**PROBLEM:** Do these statements agree with the text on capacitors and alternating currents below: (a) a capacitor draws current for a brief instant when it is first connected to a battery, (b) the higher the frequency, the larger a capacitor's impedance, (c) alternating current flowing across a capacitor causes heating as it does in a resistance? Answer yes or no for each, quoting the words of the text that decide it.

**READING TEXT:**
::::::::
Capacitors and Alternating Currents

If you place a capacitor in (say) the circuit of a flashlight (drawing) it will block the flow of current, and the lamp will not light up. That is only to be expected, since the two plates of the capacitor are insulated from each other, by an empty gap or by a "dielectric material" in that gap. No?

        Well.... not exactly. A current will flow, for the brief instant when the capacitor is first connected to the battery. That current will deposit positive charge on one "plate" of the capacitor and negative charge on the other. Technically, in the short instant while those charges accumulate, the capacitor does draw current

    Now suppose the voltage source is not a battery but an alternating voltage--especially, one with frequency much higher than 60 cycles, e.g. a radio signal, or the voltage which drives the loudspeaker as music is played. Now the voltage on one plate will constantly go up and down, and since the other plate tries to follow, a constant AC current will circulate, charging and discharging the capacitor plates.

    In other words--a capacitor will transmit alternating current (AC) but will block DC. It is not a "short circuit" allowing all AC to pass, but offers a sort of resistance (the name is "impedance") which limits its AC current, just as resistance limits currents of any kind, and it also shifts the peak of the wave. The higher the frequency, the smaller the impedance, which means, the more easily does the AC current flow across the capacitor. Unlike flow through a resistance, here electric energy is not lost and there is no heating.
::::::::
**DATASET CONTENT:**
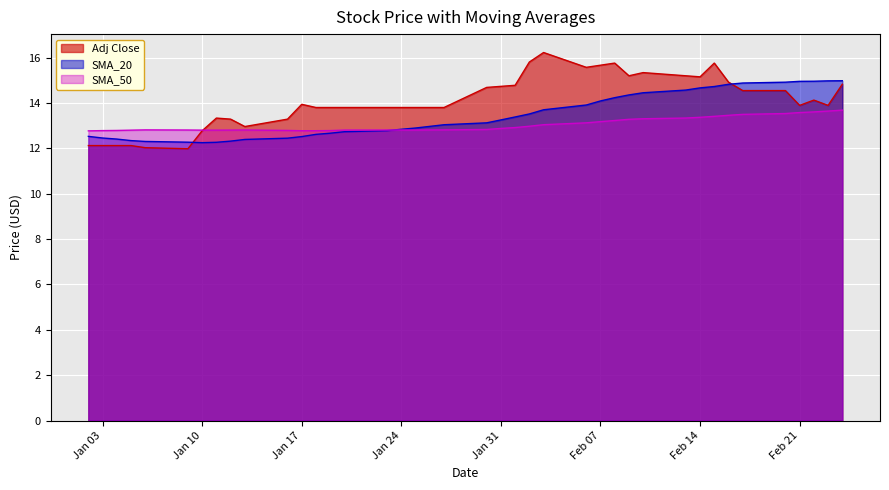

List the series in order of their peak value, lowest first.

SMA_50, SMA_20, Adj Close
::::::::
**COMPLETED EXERCISE:**
(a) Yes: "A current will flow, for the brief instant when the capacitor is first connected to the battery."
(b) No: "The higher the frequency, the smaller the impedance"
(c) No: "Unlike flow through a resistance, here electric energy is not lost and there is no heating."